What it means to return home after a long time away

Part of returning is about healing and about remembering the positive things that made you who you are today. It’s about sharing newly found success, like kids getting into college or an old friend starting a new business. Rewriting the script and creating new memories on old streets has been exactly what I’ve needed at this stage and age in life. 

Last week while driving through my hometown, I was able to see the beauty. Even after 22 years of living in the Bay Area, there’s something about the rolling fields of produce along the Central Coast that feels like home. The stand that our family used to buy veggies from is still there. The church that crumbled during the Loma Prieta Earthquake in 1989 was rebuilt, and the movie theater where I saw E.T. for the first time is now a furniture store. It’s still home. I am grateful to be able to rewrite the shared trauma into shared joy.
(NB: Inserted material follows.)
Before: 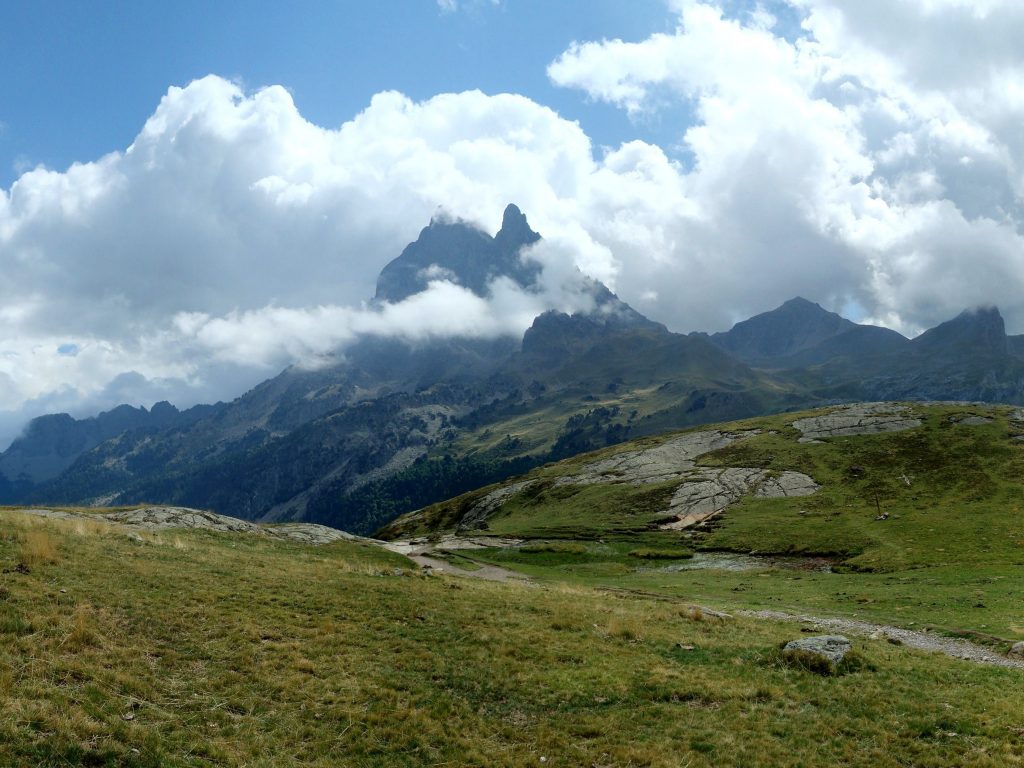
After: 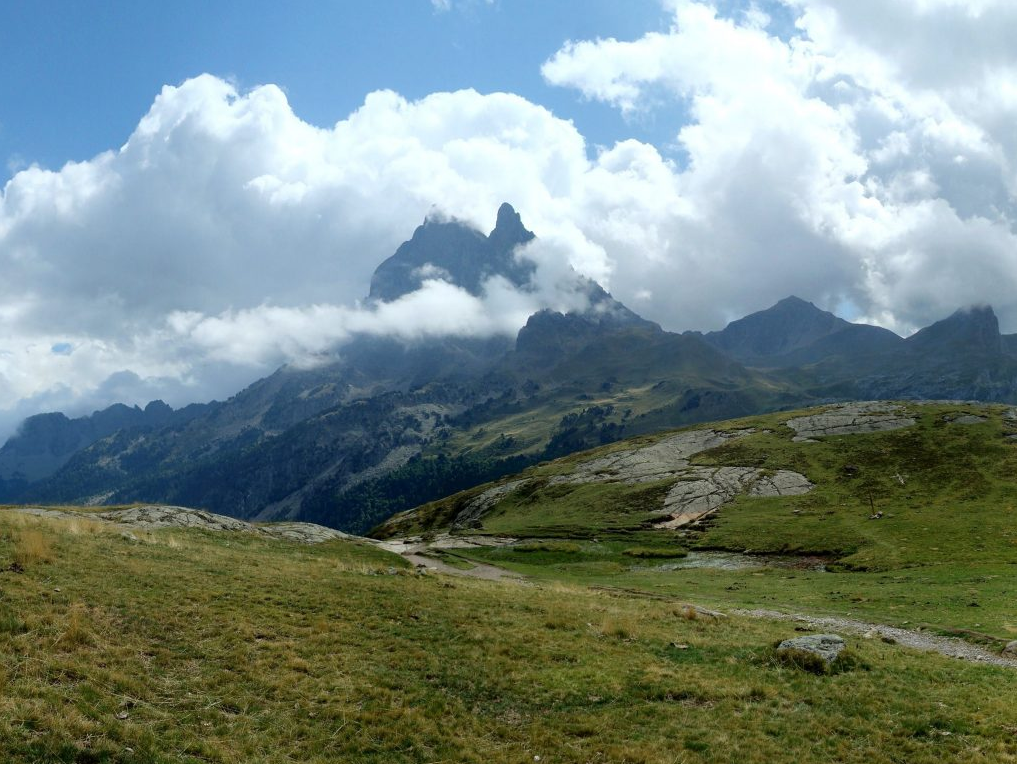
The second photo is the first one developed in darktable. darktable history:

Olga Rosales Salinas is a content writer and freelancer who produces poetry, short stories, and essays. Her debut collection of poetry and prose, La Llorona, benefits The Rosales Sisters' Scholarship, a scholarship that she co-founded for first-generation or immigrant students on the central coast of California, where Olga and her five sisters grew up. Olga is passionate about all of her creative endeavors, including motherhood, mental health, fitness, writing, and wife life. Learn more about Olga at www.OlgaRS.com.

COMMENTS
  • Shawnte Fernández

    Growing up in Watsonville this hit home. Thank you for providing space to talk about trama and how we can make a positive impact. My grandfather in fact was a farm worker turned entrepreneur he owned 200 acres of Strawberry Fields in Salinas. I felt like I was always running away and now as an adult like you I am learning to appreciate the good. Keep up the amazing work xoxo

    August 31, 2021
    • Watsonville, Salinas, Castroville… all of the central coast is so incredibly special. We’re so lucky to have grown up there. Just like you, I didn’t realize how special it was until I left.
      Thanks for reading Shawnte!! xoxo

      September 13, 2021
  • Brisia Rodriguez

    This piece really made me reflect on the good things and experiences we have in our lives and we don’t even know because they are still overshadowed by trauma.
    Thanks for sharing.

    September 1, 2021
  • Watsonville, Salinas, Castroville… all of the central coast is so incredibly special. We’re so lucky to have grown up there. Just like you, I didn’t realize how special it was until I left.